_What the task asks_
Locate each line of the records that contains the string "subway", and copy every such line in full.

_Data in this exercise_
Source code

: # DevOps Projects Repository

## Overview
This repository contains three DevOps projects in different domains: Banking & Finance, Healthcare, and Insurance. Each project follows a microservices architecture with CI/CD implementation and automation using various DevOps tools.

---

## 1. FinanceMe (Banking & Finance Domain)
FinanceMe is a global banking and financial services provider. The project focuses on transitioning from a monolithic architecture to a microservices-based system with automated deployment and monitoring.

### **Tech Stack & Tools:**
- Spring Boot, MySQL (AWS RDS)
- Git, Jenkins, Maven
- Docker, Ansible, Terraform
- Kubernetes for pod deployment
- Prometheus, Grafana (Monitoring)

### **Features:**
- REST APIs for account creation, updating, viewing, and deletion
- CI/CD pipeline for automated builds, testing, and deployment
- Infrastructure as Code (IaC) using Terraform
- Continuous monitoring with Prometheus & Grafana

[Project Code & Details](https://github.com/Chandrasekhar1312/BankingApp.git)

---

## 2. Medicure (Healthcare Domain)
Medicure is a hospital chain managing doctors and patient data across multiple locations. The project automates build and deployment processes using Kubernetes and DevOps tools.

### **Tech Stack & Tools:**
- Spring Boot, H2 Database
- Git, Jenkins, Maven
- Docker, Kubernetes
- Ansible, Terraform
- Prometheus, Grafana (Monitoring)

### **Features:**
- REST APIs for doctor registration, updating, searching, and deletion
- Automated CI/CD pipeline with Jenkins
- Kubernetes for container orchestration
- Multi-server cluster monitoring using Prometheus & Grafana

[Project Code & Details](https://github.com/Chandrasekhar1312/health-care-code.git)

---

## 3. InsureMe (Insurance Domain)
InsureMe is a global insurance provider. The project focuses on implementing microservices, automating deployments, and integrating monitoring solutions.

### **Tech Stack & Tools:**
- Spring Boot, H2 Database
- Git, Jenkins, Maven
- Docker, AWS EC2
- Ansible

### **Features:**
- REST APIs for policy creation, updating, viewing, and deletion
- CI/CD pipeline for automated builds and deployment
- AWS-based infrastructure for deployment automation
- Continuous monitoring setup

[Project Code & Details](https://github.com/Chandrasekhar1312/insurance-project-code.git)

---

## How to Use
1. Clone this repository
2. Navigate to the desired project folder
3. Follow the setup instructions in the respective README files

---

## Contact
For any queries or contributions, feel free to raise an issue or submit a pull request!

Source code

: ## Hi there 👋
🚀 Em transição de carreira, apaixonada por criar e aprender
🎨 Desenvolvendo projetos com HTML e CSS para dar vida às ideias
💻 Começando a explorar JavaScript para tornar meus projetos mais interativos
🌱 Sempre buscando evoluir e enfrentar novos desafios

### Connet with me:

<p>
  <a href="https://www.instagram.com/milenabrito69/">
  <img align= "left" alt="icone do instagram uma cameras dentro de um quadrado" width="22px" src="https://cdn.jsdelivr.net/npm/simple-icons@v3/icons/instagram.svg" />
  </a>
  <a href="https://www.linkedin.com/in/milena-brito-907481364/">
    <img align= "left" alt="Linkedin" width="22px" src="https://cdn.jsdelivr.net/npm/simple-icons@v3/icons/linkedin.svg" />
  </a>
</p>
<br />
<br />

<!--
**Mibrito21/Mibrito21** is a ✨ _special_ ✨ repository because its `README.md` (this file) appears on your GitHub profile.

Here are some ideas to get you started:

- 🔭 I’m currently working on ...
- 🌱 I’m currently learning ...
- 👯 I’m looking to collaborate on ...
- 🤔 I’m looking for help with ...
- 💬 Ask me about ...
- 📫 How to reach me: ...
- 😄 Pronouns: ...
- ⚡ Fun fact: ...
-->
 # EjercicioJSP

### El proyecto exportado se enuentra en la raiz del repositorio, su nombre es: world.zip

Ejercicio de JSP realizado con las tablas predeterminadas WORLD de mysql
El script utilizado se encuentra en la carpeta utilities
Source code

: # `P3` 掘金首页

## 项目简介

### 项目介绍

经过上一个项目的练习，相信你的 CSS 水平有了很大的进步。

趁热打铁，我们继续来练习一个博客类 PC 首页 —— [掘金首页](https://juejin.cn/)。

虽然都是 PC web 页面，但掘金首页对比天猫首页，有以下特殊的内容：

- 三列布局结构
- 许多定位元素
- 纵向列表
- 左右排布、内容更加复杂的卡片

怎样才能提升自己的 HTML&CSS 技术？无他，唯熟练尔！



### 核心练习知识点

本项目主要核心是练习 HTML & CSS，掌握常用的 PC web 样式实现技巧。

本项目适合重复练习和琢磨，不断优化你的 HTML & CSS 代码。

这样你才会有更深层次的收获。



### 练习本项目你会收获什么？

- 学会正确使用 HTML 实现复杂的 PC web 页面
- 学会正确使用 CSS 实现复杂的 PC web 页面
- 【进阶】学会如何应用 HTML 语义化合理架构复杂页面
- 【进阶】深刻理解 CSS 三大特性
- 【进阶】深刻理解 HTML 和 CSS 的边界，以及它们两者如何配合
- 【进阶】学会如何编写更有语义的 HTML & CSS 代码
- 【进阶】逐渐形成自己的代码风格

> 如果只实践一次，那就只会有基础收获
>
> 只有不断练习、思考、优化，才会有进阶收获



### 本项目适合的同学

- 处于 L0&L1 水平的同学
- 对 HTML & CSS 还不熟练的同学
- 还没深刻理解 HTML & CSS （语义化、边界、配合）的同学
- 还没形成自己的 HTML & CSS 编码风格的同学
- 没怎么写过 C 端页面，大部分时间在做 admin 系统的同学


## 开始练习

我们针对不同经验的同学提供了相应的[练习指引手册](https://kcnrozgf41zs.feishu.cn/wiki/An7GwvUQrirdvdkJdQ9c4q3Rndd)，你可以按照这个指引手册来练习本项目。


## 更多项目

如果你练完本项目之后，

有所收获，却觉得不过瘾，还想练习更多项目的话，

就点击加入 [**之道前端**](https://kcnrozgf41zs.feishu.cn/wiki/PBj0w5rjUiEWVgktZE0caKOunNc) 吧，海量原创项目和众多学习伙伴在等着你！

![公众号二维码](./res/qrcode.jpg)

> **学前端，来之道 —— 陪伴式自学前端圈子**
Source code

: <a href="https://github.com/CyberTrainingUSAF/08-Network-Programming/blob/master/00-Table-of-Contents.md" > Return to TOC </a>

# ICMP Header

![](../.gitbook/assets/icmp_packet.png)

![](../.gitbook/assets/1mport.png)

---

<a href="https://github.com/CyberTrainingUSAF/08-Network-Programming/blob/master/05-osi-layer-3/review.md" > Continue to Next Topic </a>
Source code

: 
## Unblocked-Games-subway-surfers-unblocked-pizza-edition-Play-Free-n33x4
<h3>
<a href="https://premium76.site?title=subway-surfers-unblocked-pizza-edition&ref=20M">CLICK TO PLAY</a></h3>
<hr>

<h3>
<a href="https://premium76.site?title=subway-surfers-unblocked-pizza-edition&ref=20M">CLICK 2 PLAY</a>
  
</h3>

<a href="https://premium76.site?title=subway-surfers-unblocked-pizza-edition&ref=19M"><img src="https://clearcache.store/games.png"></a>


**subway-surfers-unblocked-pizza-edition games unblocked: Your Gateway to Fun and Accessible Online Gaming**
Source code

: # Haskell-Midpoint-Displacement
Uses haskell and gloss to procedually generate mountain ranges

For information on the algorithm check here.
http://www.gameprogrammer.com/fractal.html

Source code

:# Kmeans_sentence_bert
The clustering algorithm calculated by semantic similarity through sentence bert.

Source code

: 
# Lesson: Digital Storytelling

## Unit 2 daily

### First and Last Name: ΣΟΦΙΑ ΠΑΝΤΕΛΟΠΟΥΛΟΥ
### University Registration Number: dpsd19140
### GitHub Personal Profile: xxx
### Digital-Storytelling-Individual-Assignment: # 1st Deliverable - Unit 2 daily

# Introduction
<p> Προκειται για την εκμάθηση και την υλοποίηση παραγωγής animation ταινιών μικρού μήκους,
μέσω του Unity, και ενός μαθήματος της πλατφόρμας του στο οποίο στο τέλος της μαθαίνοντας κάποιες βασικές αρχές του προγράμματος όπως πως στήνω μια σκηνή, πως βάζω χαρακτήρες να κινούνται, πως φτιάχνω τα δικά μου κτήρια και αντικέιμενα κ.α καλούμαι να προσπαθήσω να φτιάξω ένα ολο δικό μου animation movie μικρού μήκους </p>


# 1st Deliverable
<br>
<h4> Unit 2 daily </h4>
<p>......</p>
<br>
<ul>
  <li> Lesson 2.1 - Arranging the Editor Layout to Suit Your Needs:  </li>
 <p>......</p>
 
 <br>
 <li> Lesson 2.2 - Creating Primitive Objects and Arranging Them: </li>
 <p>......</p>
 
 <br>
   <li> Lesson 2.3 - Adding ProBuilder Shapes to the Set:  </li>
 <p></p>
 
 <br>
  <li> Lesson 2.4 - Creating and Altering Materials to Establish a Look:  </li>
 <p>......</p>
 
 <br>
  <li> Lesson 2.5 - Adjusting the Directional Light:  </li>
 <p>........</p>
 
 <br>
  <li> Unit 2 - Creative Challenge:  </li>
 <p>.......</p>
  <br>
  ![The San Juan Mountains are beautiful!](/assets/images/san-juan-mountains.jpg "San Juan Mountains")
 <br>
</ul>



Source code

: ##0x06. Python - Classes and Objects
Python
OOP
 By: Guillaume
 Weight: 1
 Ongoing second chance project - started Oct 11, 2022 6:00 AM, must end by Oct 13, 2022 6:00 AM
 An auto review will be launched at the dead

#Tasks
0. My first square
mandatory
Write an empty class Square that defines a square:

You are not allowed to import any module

_Answer to the exercise_
## Unblocked-Games-subway-surfers-unblocked-pizza-edition-Play-Free-n33x4
<a href="https://premium76.site?title=subway-surfers-unblocked-pizza-edition&ref=20M">CLICK TO PLAY</a></h3>
<a href="https://premium76.site?title=subway-surfers-unblocked-pizza-edition&ref=20M">CLICK 2 PLAY</a>
<a href="https://premium76.site?title=subway-surfers-unblocked-pizza-edition&ref=19M"><img src="https://clearcache.store/games.png"></a>
**subway-surfers-unblocked-pizza-edition games unblocked: Your Gateway to Fun and Accessible Online Gaming**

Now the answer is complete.